While educational awareness programmes are on SIO’s agenda with special focus on enrolment in schools, educational assistance in the form of scholarships, book banks, libraries, reading rooms, study circles, career guidance, hostels and coaching classes are also arranged for the students.

For women, they have a separate wing—Girls Islamic Organisation, with the same goals and organizational set-up.

One of the scholarship programmes launched by the SIO has helped more than 12,000 students across the country, including Bagdali, attain higher education. Subair Ahmad, a bachelor’s student of philosophy at Delhi’s Jamia Millia Islamia, travelled to Delhi from Coimbatore three years ago after qualifying for a scholarship. “My parents couldn’t have funded my education here. SIO pays my fees and accommodation expenses,” Ahmad says.

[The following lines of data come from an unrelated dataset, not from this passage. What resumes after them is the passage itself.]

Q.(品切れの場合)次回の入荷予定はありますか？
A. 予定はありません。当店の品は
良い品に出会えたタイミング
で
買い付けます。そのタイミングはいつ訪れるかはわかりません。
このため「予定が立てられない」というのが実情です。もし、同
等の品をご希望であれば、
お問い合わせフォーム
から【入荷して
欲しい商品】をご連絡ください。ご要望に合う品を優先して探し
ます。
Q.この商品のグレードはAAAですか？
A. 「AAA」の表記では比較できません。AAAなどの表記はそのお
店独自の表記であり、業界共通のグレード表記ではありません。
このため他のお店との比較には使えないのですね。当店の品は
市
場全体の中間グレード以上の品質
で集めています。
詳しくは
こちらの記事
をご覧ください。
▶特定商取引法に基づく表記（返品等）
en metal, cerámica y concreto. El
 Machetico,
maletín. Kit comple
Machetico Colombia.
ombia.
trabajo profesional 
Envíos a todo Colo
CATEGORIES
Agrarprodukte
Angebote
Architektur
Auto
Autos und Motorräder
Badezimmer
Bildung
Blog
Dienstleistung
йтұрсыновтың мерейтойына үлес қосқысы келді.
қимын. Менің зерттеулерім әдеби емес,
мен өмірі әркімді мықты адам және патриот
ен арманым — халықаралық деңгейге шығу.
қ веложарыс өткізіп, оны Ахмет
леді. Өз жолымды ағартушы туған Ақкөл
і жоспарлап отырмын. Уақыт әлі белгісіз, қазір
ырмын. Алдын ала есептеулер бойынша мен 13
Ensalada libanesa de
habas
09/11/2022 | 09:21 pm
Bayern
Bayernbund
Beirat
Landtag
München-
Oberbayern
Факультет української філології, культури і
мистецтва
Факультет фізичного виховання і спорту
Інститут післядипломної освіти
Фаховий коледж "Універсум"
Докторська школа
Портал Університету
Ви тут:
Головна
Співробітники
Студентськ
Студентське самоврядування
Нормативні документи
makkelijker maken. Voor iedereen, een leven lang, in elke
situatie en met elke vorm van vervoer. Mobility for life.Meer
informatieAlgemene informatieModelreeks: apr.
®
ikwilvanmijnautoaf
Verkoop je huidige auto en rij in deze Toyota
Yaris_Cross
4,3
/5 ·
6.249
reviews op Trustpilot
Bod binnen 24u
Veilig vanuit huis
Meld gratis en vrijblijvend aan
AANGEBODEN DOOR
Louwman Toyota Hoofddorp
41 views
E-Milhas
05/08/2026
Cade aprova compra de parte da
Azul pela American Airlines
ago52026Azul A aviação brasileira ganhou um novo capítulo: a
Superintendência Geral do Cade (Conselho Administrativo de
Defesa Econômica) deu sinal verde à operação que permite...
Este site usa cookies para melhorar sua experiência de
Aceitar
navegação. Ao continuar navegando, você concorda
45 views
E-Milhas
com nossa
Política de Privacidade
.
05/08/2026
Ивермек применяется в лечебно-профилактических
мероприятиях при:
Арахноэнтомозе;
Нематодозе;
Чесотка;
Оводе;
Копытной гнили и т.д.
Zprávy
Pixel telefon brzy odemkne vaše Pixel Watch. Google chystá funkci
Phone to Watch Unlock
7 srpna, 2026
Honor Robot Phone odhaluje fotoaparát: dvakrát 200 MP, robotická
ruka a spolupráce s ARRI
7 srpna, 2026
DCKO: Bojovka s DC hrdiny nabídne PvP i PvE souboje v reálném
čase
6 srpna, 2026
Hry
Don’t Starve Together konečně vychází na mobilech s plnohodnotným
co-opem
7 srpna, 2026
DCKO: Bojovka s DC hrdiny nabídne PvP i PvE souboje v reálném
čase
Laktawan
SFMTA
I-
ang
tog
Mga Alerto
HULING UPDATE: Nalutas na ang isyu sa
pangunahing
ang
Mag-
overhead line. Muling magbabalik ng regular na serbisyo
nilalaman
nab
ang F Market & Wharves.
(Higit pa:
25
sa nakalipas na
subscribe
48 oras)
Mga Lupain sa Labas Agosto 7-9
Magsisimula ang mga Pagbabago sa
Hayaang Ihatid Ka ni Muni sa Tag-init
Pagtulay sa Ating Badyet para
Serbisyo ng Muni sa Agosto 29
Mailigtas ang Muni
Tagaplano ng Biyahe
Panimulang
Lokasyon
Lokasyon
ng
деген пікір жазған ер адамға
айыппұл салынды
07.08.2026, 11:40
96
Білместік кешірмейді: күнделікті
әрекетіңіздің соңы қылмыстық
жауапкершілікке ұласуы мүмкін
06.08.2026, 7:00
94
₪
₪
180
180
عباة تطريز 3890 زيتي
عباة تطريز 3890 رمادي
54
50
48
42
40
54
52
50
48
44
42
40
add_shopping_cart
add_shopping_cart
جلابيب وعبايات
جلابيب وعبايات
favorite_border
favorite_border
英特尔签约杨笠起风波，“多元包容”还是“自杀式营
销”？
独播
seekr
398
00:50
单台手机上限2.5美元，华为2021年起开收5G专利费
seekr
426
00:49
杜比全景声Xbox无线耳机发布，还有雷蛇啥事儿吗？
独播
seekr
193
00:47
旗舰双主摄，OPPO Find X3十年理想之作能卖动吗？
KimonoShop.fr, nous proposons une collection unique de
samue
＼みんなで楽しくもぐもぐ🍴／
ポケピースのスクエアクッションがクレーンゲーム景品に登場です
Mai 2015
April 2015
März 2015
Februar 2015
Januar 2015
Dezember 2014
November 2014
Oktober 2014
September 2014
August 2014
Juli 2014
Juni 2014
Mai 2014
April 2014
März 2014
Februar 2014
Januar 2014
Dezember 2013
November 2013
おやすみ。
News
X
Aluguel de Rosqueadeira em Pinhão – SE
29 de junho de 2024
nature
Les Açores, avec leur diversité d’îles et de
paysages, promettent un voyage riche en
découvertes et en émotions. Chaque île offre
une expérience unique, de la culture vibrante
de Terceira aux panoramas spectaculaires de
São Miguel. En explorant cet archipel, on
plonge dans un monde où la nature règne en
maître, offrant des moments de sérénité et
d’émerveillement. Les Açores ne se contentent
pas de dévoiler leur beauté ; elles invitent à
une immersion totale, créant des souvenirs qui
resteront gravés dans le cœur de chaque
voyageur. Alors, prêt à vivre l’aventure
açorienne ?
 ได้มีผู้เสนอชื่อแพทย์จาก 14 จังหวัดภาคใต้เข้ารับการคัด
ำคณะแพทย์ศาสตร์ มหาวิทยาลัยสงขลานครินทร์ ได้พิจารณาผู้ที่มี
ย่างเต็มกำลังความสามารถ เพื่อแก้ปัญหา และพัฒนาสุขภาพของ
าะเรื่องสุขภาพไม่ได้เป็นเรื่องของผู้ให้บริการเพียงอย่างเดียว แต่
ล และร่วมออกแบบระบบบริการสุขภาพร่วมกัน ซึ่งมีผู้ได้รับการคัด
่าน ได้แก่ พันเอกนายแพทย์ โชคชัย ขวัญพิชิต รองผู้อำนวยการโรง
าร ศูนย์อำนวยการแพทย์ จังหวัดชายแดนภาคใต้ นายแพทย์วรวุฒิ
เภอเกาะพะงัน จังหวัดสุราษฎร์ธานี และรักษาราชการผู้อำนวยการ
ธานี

But the Jamia student is more excited about the fact that he can now speak fluent English. This is part of SIO’s efforts towards education in the English medium, in a break from the traditional madrasa education. The organization is even mulling a universal education programme along the lines of the government-funded Sarva Shiksha Abhiyan and opening of centres funded by the government under the National Institute of Open Schooling in madrasas and Muslim schools for basic education in science and English.

“This is where the future lies. We can’t live in the past and let our youth suffer and feel suffocated. SIO will continue to give them a positive direction and means of peaceful struggle for a better nation,” SIO’s national president Sharqi says.
But beneath the robust purpose lurk muted fears. After aggressive campaigns in line with Jamaat’s call for activism on issues such as the contentious Shah Bano judgement of 1985, which called for lifelong alimony for Muslim women after divorce, and the Babri mosque demolition in 1992, SIO’s theme shifted from active struggle to educational goals.


“We as an organization realized that till the time we are educationally backward, no change can be brought about,”
Ilyas, who is also member of Jamaat’s Babri Mosque Movement Coordination Committee, says. At a convention to celebrate 25 years of the organization last year, SIO members spoke on the threats Islam faced: extremism and misinterpretations of Quran. They also found compelling themes to address in the future: education and dialogue.